Jeb Blazevich is a senior, a captain and a multi-game starter each of the last three seasons. But he’s not even the tight end about which Georgia fans are most excited.
That would be sophomore Isaac Nauta. Named to the freshman All-SEC and All-America teams last season, Nauta started five games and finished as the team’s third-leading receiver. He had 29 catches for 361 yards and scored 3 touchdowns. Against Tennessee in 2016, Nauta led the Bulldogs with 83 yards on 3 catches, including a 50-yard TD. Though he’s 6-foot-4 and 246 pounds, Nauta moves more like a wide receiver than a tight end.

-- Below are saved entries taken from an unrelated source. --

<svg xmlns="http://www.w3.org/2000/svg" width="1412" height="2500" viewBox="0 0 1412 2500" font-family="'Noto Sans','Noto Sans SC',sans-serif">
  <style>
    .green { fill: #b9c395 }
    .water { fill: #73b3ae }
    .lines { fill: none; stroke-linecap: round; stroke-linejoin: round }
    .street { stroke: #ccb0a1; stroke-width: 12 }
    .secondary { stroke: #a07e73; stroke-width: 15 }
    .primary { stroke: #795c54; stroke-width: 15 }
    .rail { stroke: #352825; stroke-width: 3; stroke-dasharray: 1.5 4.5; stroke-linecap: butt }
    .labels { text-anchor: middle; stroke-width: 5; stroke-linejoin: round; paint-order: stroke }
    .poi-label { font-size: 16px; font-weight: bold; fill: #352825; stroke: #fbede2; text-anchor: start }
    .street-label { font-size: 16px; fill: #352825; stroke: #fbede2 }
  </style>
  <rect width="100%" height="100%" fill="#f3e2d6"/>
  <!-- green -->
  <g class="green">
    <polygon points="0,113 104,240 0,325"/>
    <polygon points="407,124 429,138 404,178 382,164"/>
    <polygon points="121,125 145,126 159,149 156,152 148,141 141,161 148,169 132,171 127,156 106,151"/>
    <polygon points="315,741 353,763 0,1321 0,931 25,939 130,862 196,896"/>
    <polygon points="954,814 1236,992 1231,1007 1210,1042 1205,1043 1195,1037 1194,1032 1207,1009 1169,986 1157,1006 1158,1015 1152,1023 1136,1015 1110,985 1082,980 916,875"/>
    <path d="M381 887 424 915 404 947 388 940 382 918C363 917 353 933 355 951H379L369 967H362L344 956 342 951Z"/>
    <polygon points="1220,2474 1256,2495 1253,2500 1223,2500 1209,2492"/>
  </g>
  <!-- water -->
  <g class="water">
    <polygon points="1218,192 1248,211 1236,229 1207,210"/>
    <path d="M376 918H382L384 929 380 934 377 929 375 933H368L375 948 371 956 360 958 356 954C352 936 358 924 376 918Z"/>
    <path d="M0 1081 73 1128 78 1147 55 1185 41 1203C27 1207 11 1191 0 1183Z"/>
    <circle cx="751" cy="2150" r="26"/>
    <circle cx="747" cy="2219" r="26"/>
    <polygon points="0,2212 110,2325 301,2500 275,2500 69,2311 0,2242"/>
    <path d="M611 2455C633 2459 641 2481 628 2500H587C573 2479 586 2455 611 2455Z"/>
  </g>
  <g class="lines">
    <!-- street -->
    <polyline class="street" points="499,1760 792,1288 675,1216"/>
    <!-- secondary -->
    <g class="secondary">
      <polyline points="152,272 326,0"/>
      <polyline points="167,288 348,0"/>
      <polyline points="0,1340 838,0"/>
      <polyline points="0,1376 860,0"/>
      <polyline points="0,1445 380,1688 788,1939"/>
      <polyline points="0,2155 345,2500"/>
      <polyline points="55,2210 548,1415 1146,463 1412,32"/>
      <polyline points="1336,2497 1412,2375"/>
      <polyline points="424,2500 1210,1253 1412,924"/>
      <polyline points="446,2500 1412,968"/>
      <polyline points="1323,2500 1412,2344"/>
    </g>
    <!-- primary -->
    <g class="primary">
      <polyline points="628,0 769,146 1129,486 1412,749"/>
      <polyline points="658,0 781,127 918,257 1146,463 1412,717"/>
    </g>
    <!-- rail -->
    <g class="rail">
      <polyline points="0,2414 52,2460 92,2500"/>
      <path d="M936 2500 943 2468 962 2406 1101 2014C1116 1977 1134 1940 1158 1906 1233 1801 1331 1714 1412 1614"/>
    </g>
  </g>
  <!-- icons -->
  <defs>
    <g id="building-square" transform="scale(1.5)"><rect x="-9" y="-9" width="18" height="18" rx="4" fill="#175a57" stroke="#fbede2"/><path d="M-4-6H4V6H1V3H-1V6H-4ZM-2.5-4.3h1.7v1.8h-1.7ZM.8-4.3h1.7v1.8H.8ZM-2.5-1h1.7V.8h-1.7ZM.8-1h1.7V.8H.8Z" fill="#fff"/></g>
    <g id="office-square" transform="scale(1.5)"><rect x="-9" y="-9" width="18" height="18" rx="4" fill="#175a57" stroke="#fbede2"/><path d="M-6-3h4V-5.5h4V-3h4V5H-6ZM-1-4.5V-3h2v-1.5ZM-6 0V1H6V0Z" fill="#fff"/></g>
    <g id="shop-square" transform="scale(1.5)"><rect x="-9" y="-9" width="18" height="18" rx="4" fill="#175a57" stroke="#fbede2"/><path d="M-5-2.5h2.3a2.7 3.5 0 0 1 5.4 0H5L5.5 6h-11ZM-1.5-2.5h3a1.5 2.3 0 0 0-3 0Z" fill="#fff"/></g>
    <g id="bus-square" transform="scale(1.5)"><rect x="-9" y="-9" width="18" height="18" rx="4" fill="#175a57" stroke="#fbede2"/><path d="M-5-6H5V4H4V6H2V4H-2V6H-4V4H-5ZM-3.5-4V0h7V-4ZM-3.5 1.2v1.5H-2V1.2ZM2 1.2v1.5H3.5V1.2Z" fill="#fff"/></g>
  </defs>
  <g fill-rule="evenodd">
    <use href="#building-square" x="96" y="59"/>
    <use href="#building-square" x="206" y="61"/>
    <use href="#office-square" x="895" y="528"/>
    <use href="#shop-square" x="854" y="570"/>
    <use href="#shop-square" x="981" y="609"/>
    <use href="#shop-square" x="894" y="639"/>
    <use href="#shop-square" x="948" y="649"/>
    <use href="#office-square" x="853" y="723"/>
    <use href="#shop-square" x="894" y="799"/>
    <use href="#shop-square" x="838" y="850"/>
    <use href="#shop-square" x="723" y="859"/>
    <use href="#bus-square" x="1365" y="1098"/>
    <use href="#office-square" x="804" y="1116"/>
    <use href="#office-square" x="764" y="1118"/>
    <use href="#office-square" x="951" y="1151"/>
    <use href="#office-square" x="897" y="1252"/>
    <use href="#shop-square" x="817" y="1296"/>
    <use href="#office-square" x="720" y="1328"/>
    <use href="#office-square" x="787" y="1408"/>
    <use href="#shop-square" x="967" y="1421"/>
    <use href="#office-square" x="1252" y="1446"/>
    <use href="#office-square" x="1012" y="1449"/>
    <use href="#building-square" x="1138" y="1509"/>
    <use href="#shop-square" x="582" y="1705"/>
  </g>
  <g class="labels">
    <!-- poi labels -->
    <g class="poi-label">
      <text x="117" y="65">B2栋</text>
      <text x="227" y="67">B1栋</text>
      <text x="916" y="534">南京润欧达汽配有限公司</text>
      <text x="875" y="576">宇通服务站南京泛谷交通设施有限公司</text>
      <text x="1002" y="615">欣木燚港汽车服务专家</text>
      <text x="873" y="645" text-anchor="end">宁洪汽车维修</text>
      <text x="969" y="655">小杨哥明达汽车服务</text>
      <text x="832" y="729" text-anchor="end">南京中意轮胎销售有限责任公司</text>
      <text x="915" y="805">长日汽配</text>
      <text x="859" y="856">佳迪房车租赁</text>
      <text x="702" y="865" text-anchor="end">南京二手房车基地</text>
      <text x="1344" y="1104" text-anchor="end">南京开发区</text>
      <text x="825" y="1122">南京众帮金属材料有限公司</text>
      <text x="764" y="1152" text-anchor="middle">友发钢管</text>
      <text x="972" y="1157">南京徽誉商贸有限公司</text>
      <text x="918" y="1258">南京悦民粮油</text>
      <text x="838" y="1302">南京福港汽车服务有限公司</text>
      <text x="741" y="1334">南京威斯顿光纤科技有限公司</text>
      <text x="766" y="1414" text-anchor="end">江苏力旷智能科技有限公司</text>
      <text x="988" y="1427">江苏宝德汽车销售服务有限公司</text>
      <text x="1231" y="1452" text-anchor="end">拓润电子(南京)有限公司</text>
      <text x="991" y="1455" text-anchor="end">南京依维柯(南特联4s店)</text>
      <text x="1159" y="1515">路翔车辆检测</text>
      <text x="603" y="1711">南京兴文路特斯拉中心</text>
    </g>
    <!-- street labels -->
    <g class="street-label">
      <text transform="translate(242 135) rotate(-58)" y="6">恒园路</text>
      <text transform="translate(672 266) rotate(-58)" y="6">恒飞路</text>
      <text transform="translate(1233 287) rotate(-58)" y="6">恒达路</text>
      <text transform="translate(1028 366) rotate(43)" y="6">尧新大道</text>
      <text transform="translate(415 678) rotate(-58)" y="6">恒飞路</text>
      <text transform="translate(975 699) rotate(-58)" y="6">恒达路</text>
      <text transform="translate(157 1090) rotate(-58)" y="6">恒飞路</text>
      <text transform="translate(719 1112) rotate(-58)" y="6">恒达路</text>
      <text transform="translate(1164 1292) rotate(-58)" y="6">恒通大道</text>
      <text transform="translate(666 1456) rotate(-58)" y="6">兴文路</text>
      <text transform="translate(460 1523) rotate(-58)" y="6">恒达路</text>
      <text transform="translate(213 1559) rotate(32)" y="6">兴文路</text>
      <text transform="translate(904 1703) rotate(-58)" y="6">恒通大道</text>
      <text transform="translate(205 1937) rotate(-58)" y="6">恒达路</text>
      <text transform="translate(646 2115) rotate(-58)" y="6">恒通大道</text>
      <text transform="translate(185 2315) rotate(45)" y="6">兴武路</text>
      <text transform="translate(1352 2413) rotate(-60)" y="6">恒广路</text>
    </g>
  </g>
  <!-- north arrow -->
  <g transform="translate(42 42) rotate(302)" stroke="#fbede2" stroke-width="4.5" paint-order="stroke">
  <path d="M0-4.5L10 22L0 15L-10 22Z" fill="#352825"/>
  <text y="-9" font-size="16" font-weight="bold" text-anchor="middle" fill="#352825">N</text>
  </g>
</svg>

Georgia’s coaches are just excited about sophomore Charlie Woerner. The 6-foot-5, 251-pound TE was limited much of last season because of a high-ankle sprain. But when he’s healthy, the former high school wide receiver and defensive back might be the fastest and most athletic of the entire group.
Junior Jackson Harris and senior Jordon Davis give Georgia a lot of viable options. The key is for offensive coordinator Jim Chaney and quarterback Jacob Eason to make sure the tight ends get utilized. As a group, they caught only 41 balls last season. Pope had nearly that number (39) alone in 2005 when he led the team in receiving.
Perhaps Georgia should target its talented tight ends more in 2017. History says it should.